%%

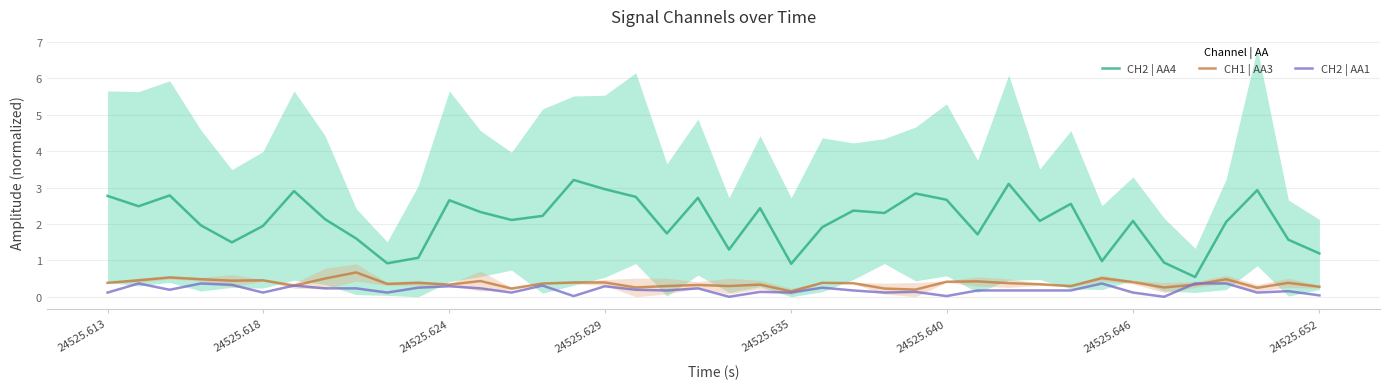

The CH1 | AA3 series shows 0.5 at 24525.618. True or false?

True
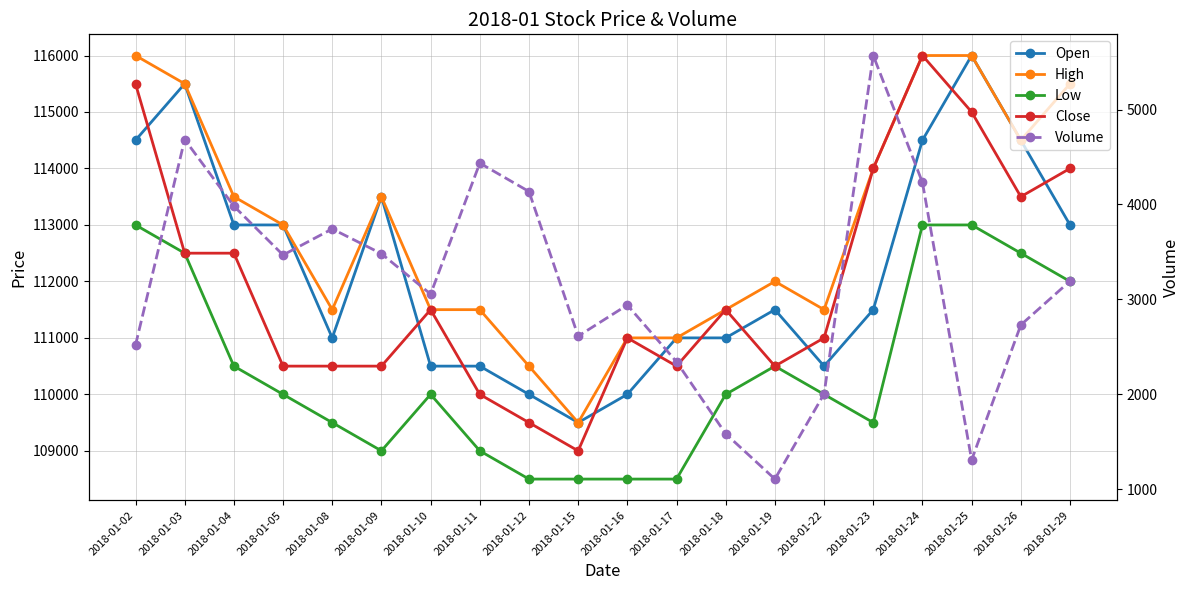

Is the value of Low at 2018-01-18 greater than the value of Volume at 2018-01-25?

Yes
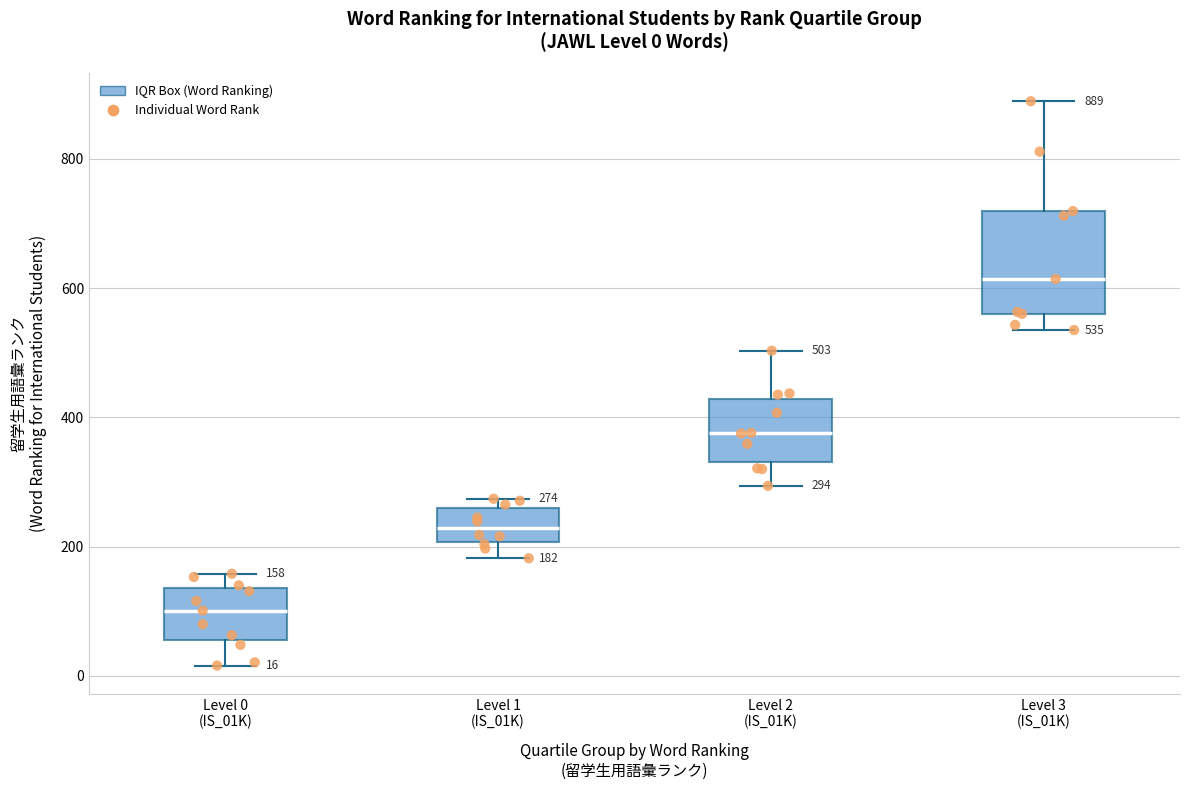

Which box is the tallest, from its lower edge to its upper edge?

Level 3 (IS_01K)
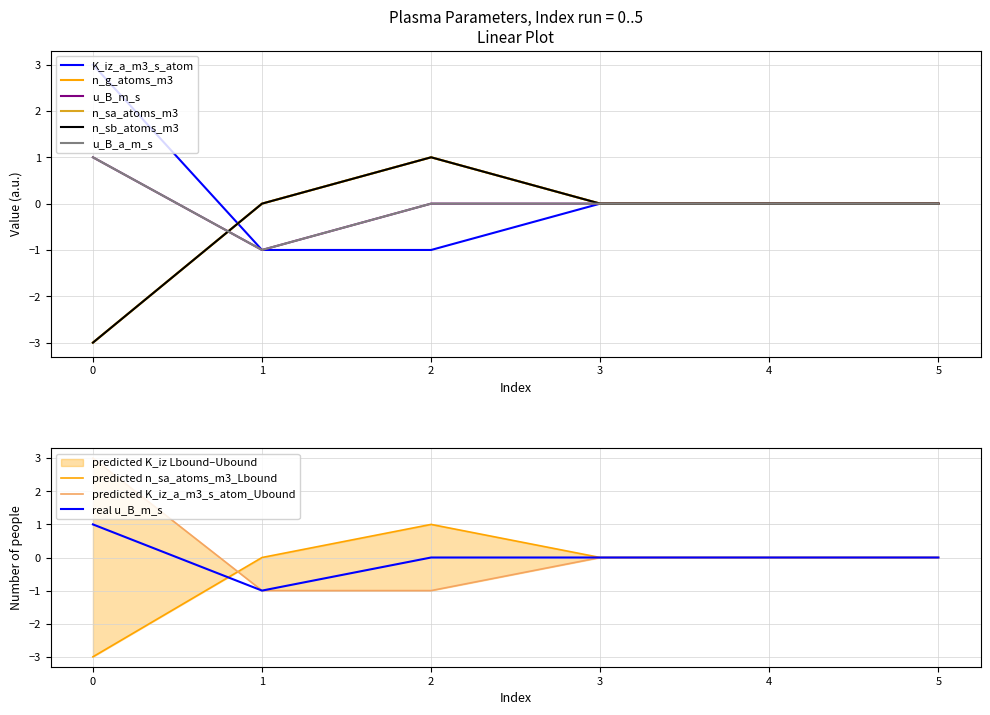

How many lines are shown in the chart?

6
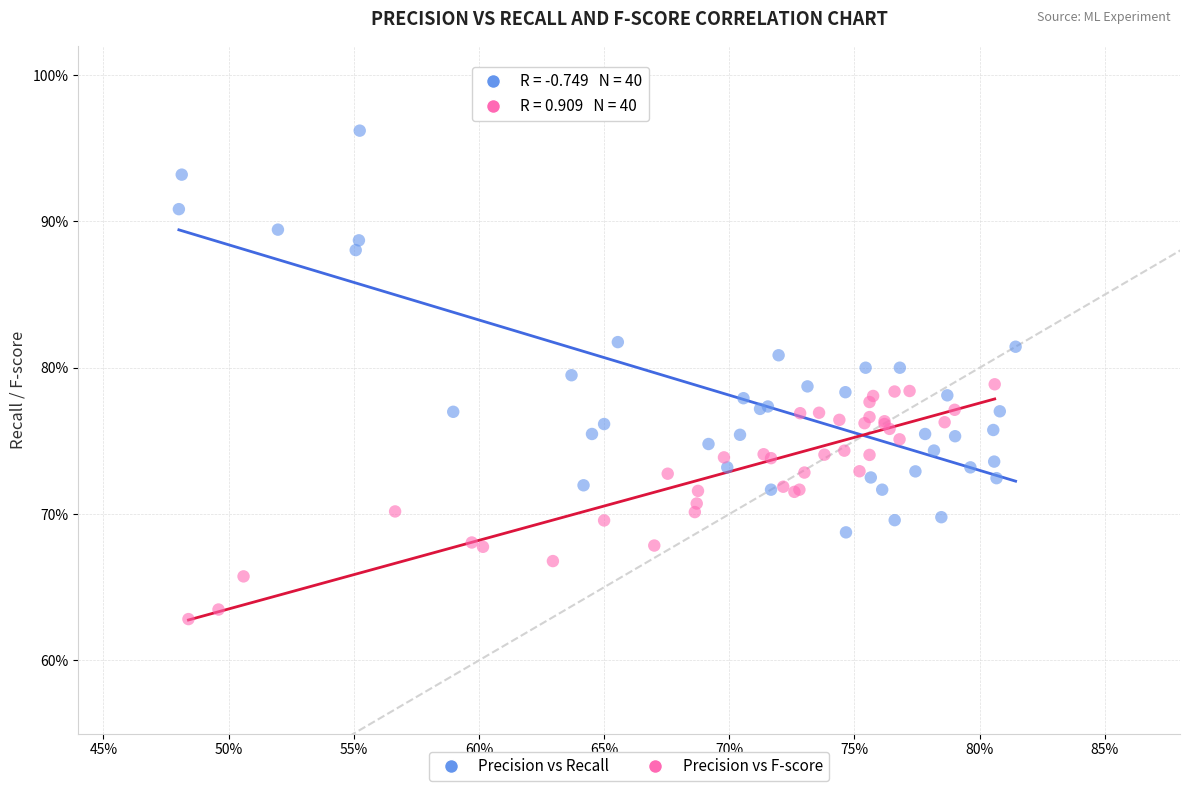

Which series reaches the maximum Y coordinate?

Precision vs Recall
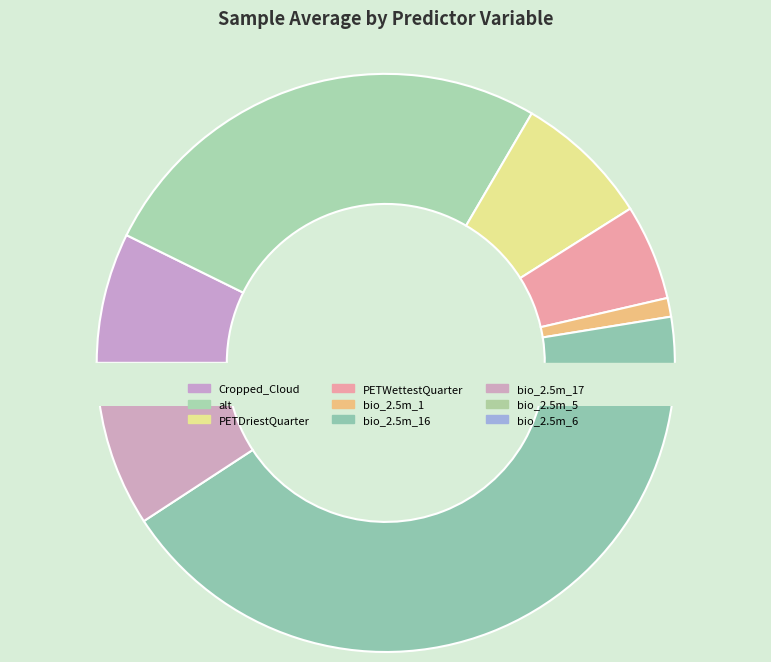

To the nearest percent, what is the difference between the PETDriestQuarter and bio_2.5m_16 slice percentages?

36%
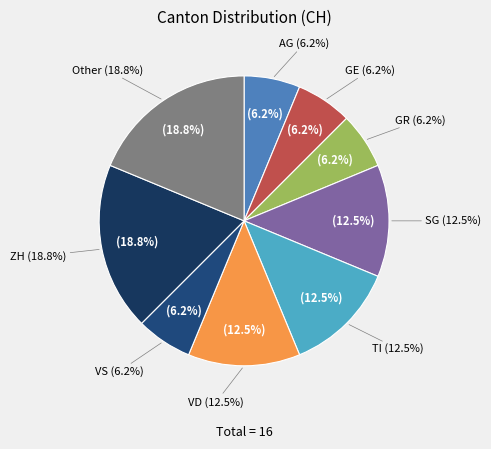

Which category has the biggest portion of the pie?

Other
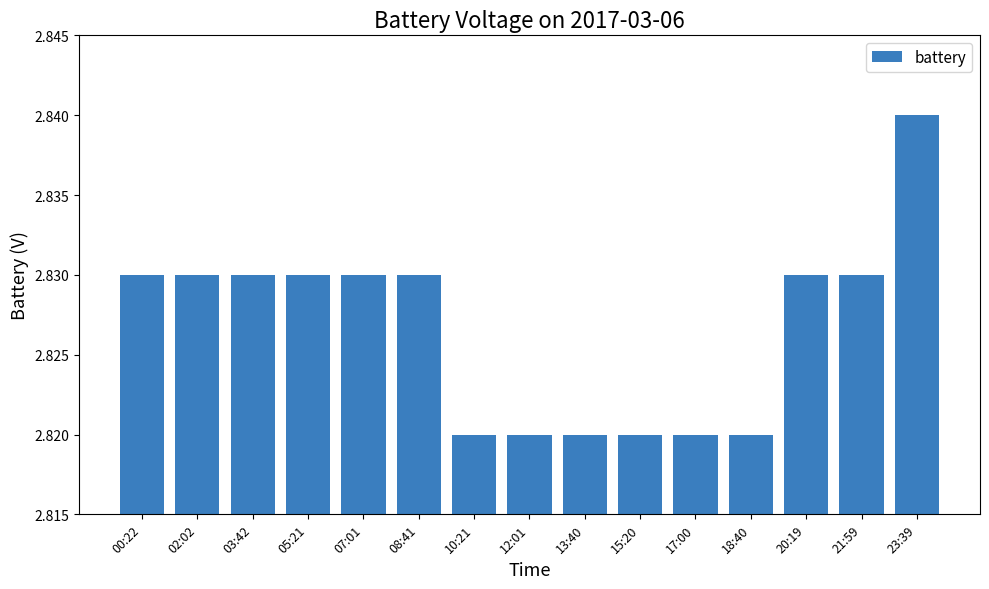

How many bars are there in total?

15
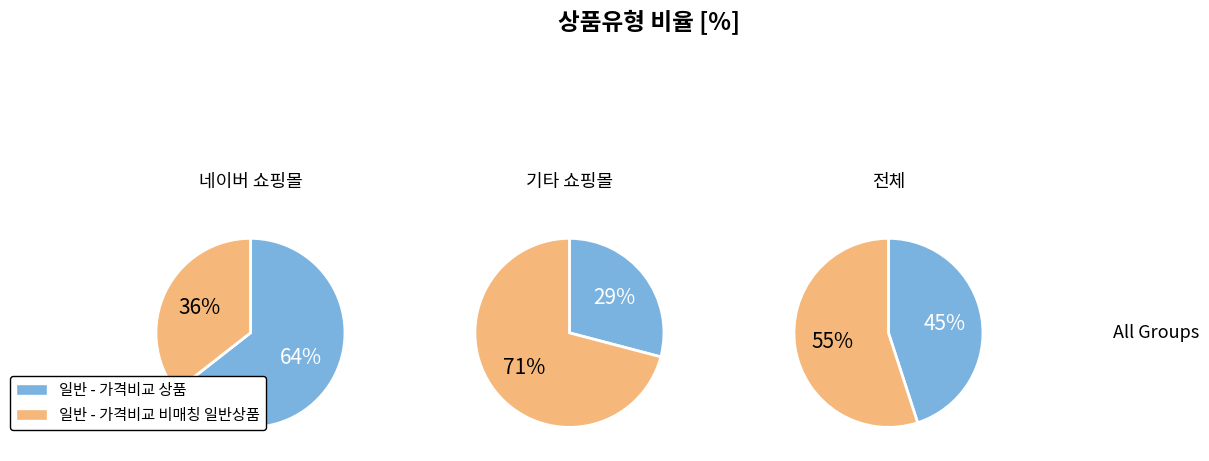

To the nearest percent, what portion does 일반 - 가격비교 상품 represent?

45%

%%

[Task] Copy every item above word for word, leaving out the pictures.

[Solution below]
The CH1 | AA3 series shows 0.5 at 24525.618. True or false?

True

Is the value of Low at 2018-01-18 greater than the value of Volume at 2018-01-25?

Yes

Which box is the tallest, from its lower edge to its upper edge?

Level 3 (IS_01K)

How many lines are shown in the chart?

6

Which series reaches the maximum Y coordinate?

Precision vs Recall

To the nearest percent, what is the difference between the PETDriestQuarter and bio_2.5m_16 slice percentages?

36%

Which category has the biggest portion of the pie?

Other

How many bars are there in total?

15

To the nearest percent, what portion does 일반 - 가격비교 상품 represent?

45%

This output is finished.